Gore Street does not comply with the requirements of the Shareholder Rights Directive (“SRD II”), as it considers that it has an investment strategy that is not commensurate with outcomes sought thereunder. Moreover, the Firm ensures that its clients are regularly and routinely apprised of the investment strategies employed by Gore Street. As such, it is felt the clients would not expect the Firm to achieve compliance with the core requirements of the SRD II. Gore Street is predominantly a private equity focused investment manager, and therefore, while the Firm may from time-to-time hold listed equity as a result of debt for equity swaps, such equity holdings are de-minimis and not material for our clients.


Engagement Policy Disclosure

Gore Street has published a disclosure on the Firm’s website, explaining why it does not comply with the requirements of SRD II.

Annual Update and Disclosure

This policy and the related disclosure are reviewed on at least an annual basis and presented to the Management Body. As part of this review, Gore Street will update its annual disclosure to include consideration of the following: • A general description of voting behaviour;

  • An explanation of how it has cast significant votes, including how it has cast votes in the general meetings of companies in which it holds shares; and
  • Reporting on the use of the services of proxy advisors.

The annual disclosure, when applicable, will be made on an annual basis. The annual disclosure template can be found in Appendix 8A.

Shareholder Engagement and Proxy Voting

The Firm monitors and records the way in which it has engaged with investee companies, including with regard to, and in accordance with, proxy voting policy and procedure as outlined in Appendix 8.

Gore Street maintains a record of votes exercised and periodically, and on at least an annual basis:

  • Review the Firm’s voting record and confirm that a random sample of proxy questions were voted according to the approved policy; and
  • Review any material conflicts that have been documented and determine independently
    whether the conflict was resolved in favour of the client’s interests.

Gore Street is not required to disclose votes that are insignificant due to the subject matter of the vote or the size of the holding in the company. The Firm will consider the significance of each vote on an ongoing basis and in accordance with its proxy voting policy (as outlined below).
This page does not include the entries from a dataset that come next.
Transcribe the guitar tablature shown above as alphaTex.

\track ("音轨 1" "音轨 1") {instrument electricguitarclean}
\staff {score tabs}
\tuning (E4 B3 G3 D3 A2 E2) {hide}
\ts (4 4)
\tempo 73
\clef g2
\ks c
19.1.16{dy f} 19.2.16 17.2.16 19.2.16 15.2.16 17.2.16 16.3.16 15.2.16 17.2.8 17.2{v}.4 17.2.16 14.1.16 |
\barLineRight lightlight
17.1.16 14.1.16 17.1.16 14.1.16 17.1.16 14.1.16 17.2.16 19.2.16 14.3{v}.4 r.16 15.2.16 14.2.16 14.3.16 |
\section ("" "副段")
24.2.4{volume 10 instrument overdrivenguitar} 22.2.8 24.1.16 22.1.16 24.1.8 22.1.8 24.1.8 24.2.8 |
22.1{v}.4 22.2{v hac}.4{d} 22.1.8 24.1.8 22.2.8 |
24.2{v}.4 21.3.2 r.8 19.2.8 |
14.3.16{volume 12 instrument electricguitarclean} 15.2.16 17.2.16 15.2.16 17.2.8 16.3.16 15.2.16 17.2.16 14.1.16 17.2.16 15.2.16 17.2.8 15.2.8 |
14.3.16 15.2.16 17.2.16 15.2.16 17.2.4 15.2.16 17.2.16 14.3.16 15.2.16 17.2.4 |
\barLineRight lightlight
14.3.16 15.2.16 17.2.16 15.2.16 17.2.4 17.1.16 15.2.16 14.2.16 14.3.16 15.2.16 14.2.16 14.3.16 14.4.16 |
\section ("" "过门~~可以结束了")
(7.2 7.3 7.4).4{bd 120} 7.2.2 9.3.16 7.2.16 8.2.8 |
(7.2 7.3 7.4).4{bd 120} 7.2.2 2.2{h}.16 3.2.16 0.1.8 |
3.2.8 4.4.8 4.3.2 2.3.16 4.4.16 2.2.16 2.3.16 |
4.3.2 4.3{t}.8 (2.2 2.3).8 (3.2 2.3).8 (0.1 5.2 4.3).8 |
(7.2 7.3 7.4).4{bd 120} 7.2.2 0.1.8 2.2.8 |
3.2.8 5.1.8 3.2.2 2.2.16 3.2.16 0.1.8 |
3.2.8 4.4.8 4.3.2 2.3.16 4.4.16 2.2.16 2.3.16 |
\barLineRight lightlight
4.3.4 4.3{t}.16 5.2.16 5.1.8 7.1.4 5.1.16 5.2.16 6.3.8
SRD Institutional Investors

When necessary, Gore Street will comply with the disclosure requirements of SRD II with respect to separately managed accounts of SRD institutional investors and/or, with respect to any such investors in funds to which it is the AIFM by making such information publicly available on its website. Such disclosures will be provided and updated on at least an annual basis.

The Firm will also provide this information where requested to by other (non-client) SRD investors when the Firm is required to do so.